It may not be the most conventional way to begin a review but I think in this case a disclaimer is needed.
Within the We Make Movies on Weekends family, I am known as the stop-motion animation girl. I do adore the medium and think it is beyond magical. It is also fair to admit that when it comes to the stop-motion studio Laika, I am something of a fan girl. This is not to say that I cannot watch a Laika film without that bias and the high anticipation has been met with latest film Kubo and the Two Strings. So to celebrate the new release, I’m taking a look bac at The Boxtrolls.
The film is set in a small town where the inhabitants live in perpetual fear of creatures that lurk below the ground. The creatures, or Boxtrolls, are in fact gentle beings that forage for junk the upper world discards. When the Boxtrolls are given care of a baby called Eggs, (Isaac Hempstead-Wright) they raise the boy as one of their own. Growing up in the sewers Eggs watches his family numbers dwindle as the vicious Archibald Snatcher, (Ben Kingsley) captures many of his friends. Yet with the help of a curious girl called Winnie, (Elle Fanning) Eggs tries to save his friend and unite the upper and lower worlds.
Laika may still be a baby studio but what a run they have had. The studio, that was the result of a merger between Nike founder Phil Knight and Will Vinton Studios, have made quite a name for themselves. Beginning with an adaptation of Neil Gaiman’s Coraline back in 2009. The studio then produced an originally written feature film with ParaNorman in 2012. Their third offering, The Boxtrolls, is an adaptation of Alan Snow’s novel Here Be Monsters!
The film has a brilliant opening, beginning when the Boxtrolls mysteriously acquire Eggs. We see the boy grow as the Boxtrolls begin to disappear. This is beautifully demonstrated by the image of the decreasing box pile the creatures make at night for Eggs to sleep upon. When the boy reaches ten he begins to question the world around him. Immediately, the audience are drawn to the young lead and his loving, if strange family. The central dynamic is between Eggs and his closest troll carer Fish, (each Boxtroll named after their boxes original inhabited item). This grows as Fish is captured and Eggs meets Winnie, a girl from the upper world. The film brilliantly keeps this pace as its characters face mounting peril at the hands of Snatcher. Yet the film is not all doom and gloom.
Like most stop-motion features the film lends itself to the more bizarre style of storytelling. Not only is the films central cast mumbling sewer dwellers but there is an abundance of talk on crushed bones and rivers of blood. For squeamish children or adults this may seem inappropriate for a family film. To those who appreciate good irony, the idea that the caring little creatures are vicious is hilarious. As well as irony, the film is filled with puns, jokes, cheese and a touch of cross dressing. The humour has enough slapstick and visuals to satisfy younger audiences while adults will appreciate the films ironic tone and ‘in jokes’.
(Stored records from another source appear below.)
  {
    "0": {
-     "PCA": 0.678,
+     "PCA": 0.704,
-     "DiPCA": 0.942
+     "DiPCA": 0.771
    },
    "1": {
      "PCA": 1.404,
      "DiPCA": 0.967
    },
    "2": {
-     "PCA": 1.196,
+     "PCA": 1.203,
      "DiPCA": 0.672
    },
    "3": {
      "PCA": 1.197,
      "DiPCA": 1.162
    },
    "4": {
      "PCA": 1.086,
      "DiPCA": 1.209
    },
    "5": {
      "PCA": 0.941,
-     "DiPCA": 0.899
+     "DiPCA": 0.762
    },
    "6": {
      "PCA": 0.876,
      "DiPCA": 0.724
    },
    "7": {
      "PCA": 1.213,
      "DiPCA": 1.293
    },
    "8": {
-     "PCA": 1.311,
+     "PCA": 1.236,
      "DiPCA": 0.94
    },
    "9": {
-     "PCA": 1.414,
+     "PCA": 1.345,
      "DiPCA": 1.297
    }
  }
In terms of animation, stop-motion is a notoriously pain staking form. An hour and a half feature, with a full crew, crafting models and sets, will take between two to three years. Every single frame of movement must be timed perfectly and slowly moved to produce eventual movement.
For backgrounds and sets the usual idea would be to avoid mass detail to save on manpower and costs. But not Laika.
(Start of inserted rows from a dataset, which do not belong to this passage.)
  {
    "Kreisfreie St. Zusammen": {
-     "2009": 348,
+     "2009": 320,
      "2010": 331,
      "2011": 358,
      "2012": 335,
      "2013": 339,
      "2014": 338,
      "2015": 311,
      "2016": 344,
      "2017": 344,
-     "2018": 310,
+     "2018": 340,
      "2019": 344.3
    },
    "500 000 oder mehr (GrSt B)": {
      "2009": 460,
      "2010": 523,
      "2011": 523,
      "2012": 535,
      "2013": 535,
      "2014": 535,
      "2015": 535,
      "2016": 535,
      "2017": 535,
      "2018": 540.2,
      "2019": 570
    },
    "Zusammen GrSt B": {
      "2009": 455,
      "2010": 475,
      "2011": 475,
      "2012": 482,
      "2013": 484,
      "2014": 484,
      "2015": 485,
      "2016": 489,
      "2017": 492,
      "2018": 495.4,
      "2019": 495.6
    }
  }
The studio have taken stop-motion to new levels with their craftsmanship. Every single scene and setting has been lavished with texture and detail, you just have to look at the town setting. Each house is given the tinniest of detail individual to itself. Alone this may seem insignificant but when this level of care is put on every single structure the result is truly breath taking.
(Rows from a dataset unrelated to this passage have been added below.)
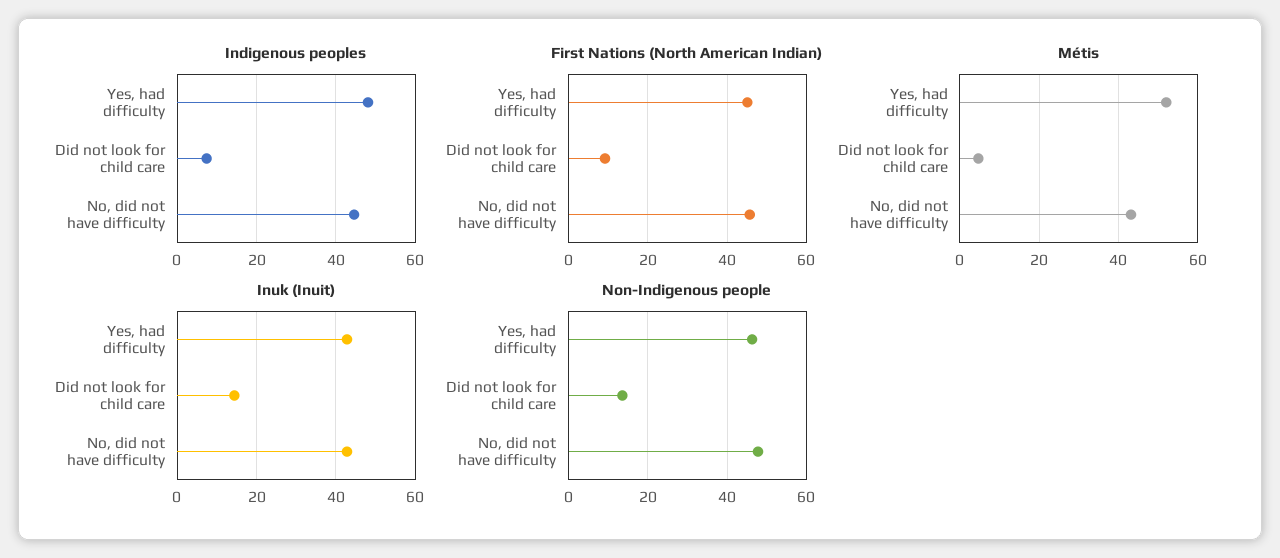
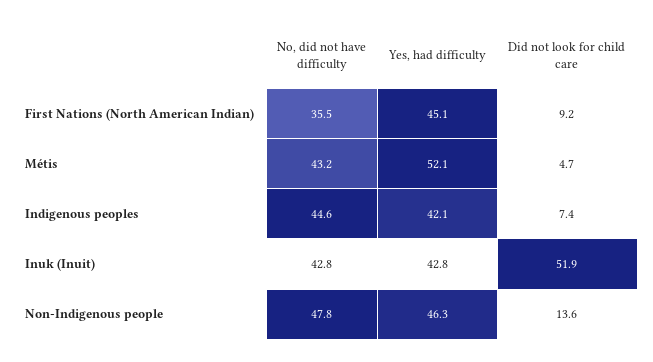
  {
    "Indigenous peoples": {
-     "Yes, had difficulty": 48,
+     "Yes, had difficulty": 42.1,
      "Did not look for child care": 7.4,
      "No, did not have difficulty": 44.6
    },
    "First Nations (North American Indian)": {
      "Yes, had difficulty": 45.1,
      "Did not look for child care": 9.2,
-     "No, did not have difficulty": 46
+     "No, did not have difficulty": 35.5
    },
    "Métis": {
      "Yes, had difficulty": 52.1,
      "Did not look for child care": 4.7,
      "No, did not have difficulty": 43.2
    },
    "Inuk (Inuit)": {
      "Yes, had difficulty": 42.8,
-     "Did not look for child care": 14,
+     "Did not look for child care": 51.9,
      "No, did not have difficulty": 42.8
    },
    "Non-Indigenous people": {
      "Yes, had difficulty": 46.3,
      "Did not look for child care": 13.6,
      "No, did not have difficulty": 47.8
    }
  }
As for the Boxtroll’s themselves the animators have produced cute and expressive creatures that are able to communicate fluently despite their lack of coherent speech. The humans are equally strong also taking on a more surreal form. Misshapen with unrealistic proportions many of the humans feel more beastly than the trolls themselves but without the cuteness. All characters, whether human or troll, still display charm which audience will love to watch fill the screen.
The films diverse voice cast is led by Game of Thrones star Isaac Hemptead-Wright. Wright mangers to give the young Eggs an awkward charm that grows as the boy tries to save his family. Ben Kingsley plays the films villain, (as per usual) and is able to infuse Snatcher with a slimy and cruel edge befitting a great baddie. His voice also works for the characters interesting alter ego, (has to be seen to be believed). Elle Fanning’s British accent in Maleficent may have been hard on the ears but here its improved leaps and bounds. The character may seem at first spoiled and unsympathetic but Fanning is able to soften the strange girl as the film progresses.
In no ways a conventional family film but a gem none the less. Beautiful, funny, strange and charming Laika delivered a film much like its two previous efforts and the new releases. With great humour, lively characters and it’s most lush animation yet. For all us fangirling over Laika’s work, this is a must. For those who have not had the pleasure, prepare to be amazed.